À l'occasion de la Journée nationale du sport, célébrée chaque dernier samedi de juillet, le gouvernement à travers le ministre en charge des Sports, Hugues Ngouelondélé a dévoilé sa feuille de route pour faire du sport un pilier important du développement durable et de l'essor économique.
Instituée par le décret n°2005-650 du 9 décembre 2005, la Journée nationale du sport, célébrée ce dernier dimanche de juillet sur l'ensemble du territoire national, s'affirme comme un moment privilégié de rassemblement civique, de promotion de la santé et de réaffirmation de l'ambition souveraine du Congo en érigeant le sport en puissant levier de développement.
Placée sous le thème éloquent de « la redynamisation du sport congolais », l'édition 2026 traduit la volonté politique des autorités à redynamiser le secteur sportif congolais.
L'histoire sportive congolaise témoigne d'une vérité selon laquelle les resultats du haut niveau se bâtissent d'abord par la formation rigoureuse de la jeunesse. La création du Centre national de formation de football de Brazzaville avait permis au pays de triompher en remportant la Coupe d'Afrique des Nations Juniors en 2007, avant d'atteindre la prestigieuse finale du tournoi international de Viareggio en Italie en 2023.

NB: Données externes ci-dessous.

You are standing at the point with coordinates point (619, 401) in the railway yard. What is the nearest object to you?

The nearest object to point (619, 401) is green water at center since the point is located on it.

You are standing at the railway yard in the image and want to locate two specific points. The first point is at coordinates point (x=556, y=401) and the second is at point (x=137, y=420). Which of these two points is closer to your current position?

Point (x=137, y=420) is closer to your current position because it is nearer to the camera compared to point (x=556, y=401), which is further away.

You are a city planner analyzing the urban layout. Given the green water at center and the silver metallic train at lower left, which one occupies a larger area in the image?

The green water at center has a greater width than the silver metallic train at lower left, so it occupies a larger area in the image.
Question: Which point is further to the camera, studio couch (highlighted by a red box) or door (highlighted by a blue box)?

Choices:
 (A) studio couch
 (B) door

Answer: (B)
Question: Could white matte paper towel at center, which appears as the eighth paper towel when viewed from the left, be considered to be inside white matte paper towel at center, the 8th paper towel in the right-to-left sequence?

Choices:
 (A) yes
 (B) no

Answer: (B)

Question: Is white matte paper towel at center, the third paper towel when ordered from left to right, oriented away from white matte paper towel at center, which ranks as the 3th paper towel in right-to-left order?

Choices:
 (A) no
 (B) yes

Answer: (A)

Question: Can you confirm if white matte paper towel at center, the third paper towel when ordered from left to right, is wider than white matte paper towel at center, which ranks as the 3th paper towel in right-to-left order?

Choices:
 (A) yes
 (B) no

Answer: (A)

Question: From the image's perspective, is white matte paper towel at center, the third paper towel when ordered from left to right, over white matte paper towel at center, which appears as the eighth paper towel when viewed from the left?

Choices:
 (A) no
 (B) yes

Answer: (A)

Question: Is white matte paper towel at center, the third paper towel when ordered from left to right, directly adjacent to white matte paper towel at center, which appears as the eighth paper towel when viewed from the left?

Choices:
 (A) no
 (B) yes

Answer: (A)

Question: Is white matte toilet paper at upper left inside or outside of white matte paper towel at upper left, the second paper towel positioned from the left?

Le ministre a aussi évoqué l’cadémie Alima d'Oyo, née d'une synergie novatrice, s'illustre déjà sur la scène internationale après seulement deux années d'existence, confirmant la pertinence de ce modèle.
Fort de ces succès, le Gouvernement entend accélérer la cadence en promouvant, avec l'appui actif du secteur privé, l'implantation de centres de formation multidisciplinaires à travers tout le pays. En parallèle, une relance vigoureuse du sport scolaire et universitaire est amorcée, constituant le véritable vivier des futurs champions de la nation.
Selon Hugues Ngouelondélé au exliqué qu’au-delà de ses vertus éducatives et sociales universelles, le sport représente aujourd'hui un secteur stratégique et créateur de richesses. Tourisme sportif, organisation de compétitions d'envergure continentale et internationale, essor des industries du sport et diversification des métiers associés ouvrent des perspectives inédites en matière d'investissements et d'emplois pour la jeunesse.
Si l'État assume pleinement ses responsabilités régaliennes, la réussite de cette ambition collective requiert une synergie nationale et une rigueur sans faille au sein du mouvement sportif.
« Les fédérations sportives nationales, mandataires par délégation de l'État pour le développement des disciplines, sont appelées à incarner une gouvernance exemplaire, ancrée dans la transparence, l'éthique, la responsabilité et la quête permanente de l'excellence », a(t(il indiqué.
En unissant les énergies de la base au sommet, le sport congolais se dote des moyens indispensables pour reconquérir sa place de choix sur les scènes africaine et internationale.